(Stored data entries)
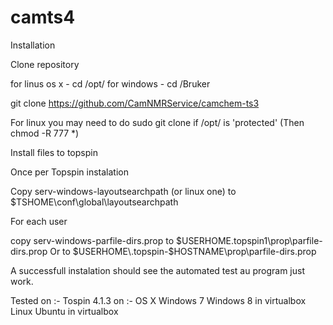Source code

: # camts4
Installation

Clone repository

for linus os x - cd /opt/
for windows - cd /Bruker 

git clone https://github.com/CamNMRService/camchem-ts3

For linux you may need to do sudo git clone if /opt/ is 'protected' 
(Then chmod -R 777 *)

Install files to topspin

Once per Topspin instalation

Copy serv-windows-layoutsearchpath (or linux one)
to $TSHOME\conf\global\layoutsearchpath

For each user

copy serv-windows-parfile-dirs.prop to 
$USERHOME\.topspin1\prop\parfile-dirs.prop
Or to $USERHOME\.topspin-$HOSTNAME\prop\parfile-dirs.prop

A successfull instalation should see the automated test au program just work.

Tested on :-
Tospin 4.1.3 on :-
OS X
Windows 7
Windows 8 in virtualbox
Linux Ubuntu in virtualbox


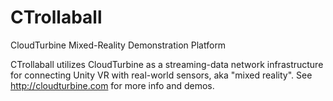 # CTrollaball
CloudTurbine Mixed-Reality Demonstration Platform

CTrollaball utilizes CloudTurbine as a streaming-data network infrastructure for connecting Unity VR with real-world sensors, aka "mixed reality".
See http://cloudturbine.com for more info and demos.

**DESCRIPTION OF THE TASK**
Extract exactly the lines from the one containing "Clone repository" through the last line of the records above, both included, and leave out the pictures.

**REPLY TO THE EXERCISE**
Clone repository

for linus os x - cd /opt/
for windows - cd /Bruker 

git clone https://github.com/CamNMRService/camchem-ts3

For linux you may need to do sudo git clone if /opt/ is 'protected' 
(Then chmod -R 777 *)

Install files to topspin

Once per Topspin instalation

Copy serv-windows-layoutsearchpath (or linux one)
to $TSHOME\conf\global\layoutsearchpath

For each user

copy serv-windows-parfile-dirs.prop to 
$USERHOME\.topspin1\prop\parfile-dirs.prop
Or to $USERHOME\.topspin-$HOSTNAME\prop\parfile-dirs.prop

A successfull instalation should see the automated test au program just work.

Tested on :-
Tospin 4.1.3 on :-
OS X
Windows 7
Windows 8 in virtualbox
Linux Ubuntu in virtualbox


 # CTrollaball
CloudTurbine Mixed-Reality Demonstration Platform

CTrollaball utilizes CloudTurbine as a streaming-data network infrastructure for connecting Unity VR with real-world sensors, aka "mixed reality".
See http://cloudturbine.com for more info and demos.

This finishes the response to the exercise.